I’m going to start by saying I suck at vulnerability. Everything I talk about in this series is something I am actively working on (and often failing at), because the concept of “daring greatly” is hard. Challenging cultural norms that encourage you to stay submerged in your deficiencies is exhausting, scary, and difficult. Learning to protect yourself by practicing vulnerability instead of putting on “armor” is basically impossible 99% of the time. How the hell do we find “enough” when our minds and society drown us in “never _______ enough”s?
The first chapter of Daring Greatly by Brené Brown is all about the culture of scarcity. “Culture of scarcity” is just a fancy way of saying that society likes to tell us about the things we lack and the ways in which we fall short of expectations. Add that to the constant inner narrative telling us that an ordinary life is meaningless and you’ve got one hell of a cultural epidemic.
Brown talks about how quick we often are to point the finger at “those people” — the narcissists. The people who can’t go anywhere or do anything without taking a selfie, who act as if they’ve never made a mistake at work, who can’t seem to start a sentence with a word other than “I” or “me.” But this helps shield us from accepting responsibility for the ways in which we buy into the culture of scarcity, and prevents us from addressing the systemic issues at the root of the problem. The problem isn’t that your friend likes to take selfies; it’s that we live in a culture that tells us no matter what we’re doing, it’s not enough. But if we point the finger, we can say “That’s their problem. That’s just how they are.”

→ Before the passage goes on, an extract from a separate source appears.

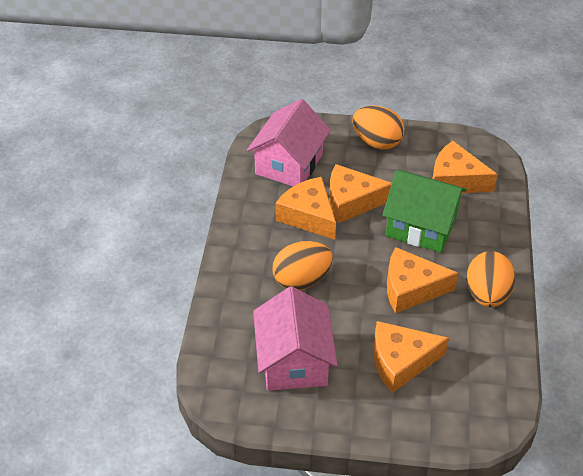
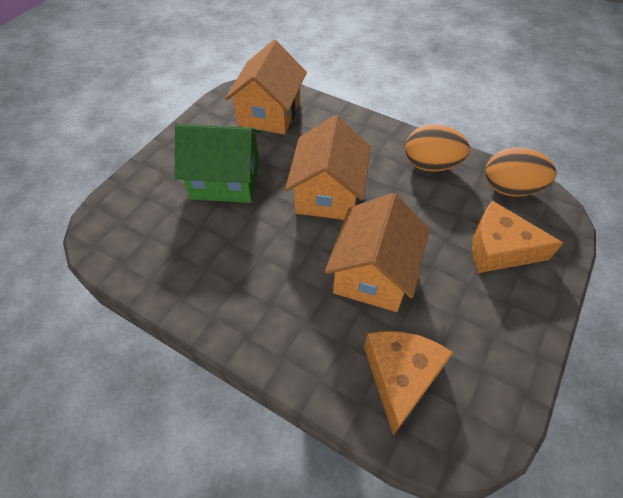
orange cheese: [275,177,336,240] [329,164,392,223] [373,321,449,393] [387,247,458,313] [432,141,498,193] = 5 -> [364,331,454,436] [472,200,563,273] = 2
orange egg: [272,241,333,290] [353,105,404,150] [467,251,515,307] = 3 -> [405,124,470,172] [486,147,556,197] = 2
orange house: none = 0 -> [225,40,307,135] [285,115,371,220] [325,193,430,312] = 3
pink house: [247,99,331,186] [253,286,337,391] = 2 -> none = 0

Scarcity is a problem we all face to varying degrees — the people we might label “narcissistic” just experience that shame-based fear of being ordinary on a greater level. It’s easy to want to cut someone like that down to size, but narcissism’s underpinning of shame means shame isn’t the solution at all — empathy is. We need to look at the ways in which our behaviors relate to protecting ourselves and how to swap those scarcity-driven techniques with empathy and vulnerability; we need to listen to our “never enough” tapes and find the faults in their logic. Some of my tapes are:
- Not pretty enough
- Not thin enough
- Not smart enough
- Not talented enough
- Not cool enough
- Not sexy enough
- Not interesting enough
- Not relaxed enough
- Not fun enough
- Not wild enough
I could go on forever. This post could literally just be a bulleted list of the deficiencies I see in myself, but that’s not really the point. The point is that we focus so much on the “not enough”s in our life that we can’t figure out how to seek “enough” — what Brown calls Wholeheartedness and the opposite of scarcity. We need to exercise vulnerability in the face of uncertainty and emotional risk, and we are called to “dare greatly” each time we choose our enough-ness to challenge the culture of scarcity. As long as we are trying, we are enough.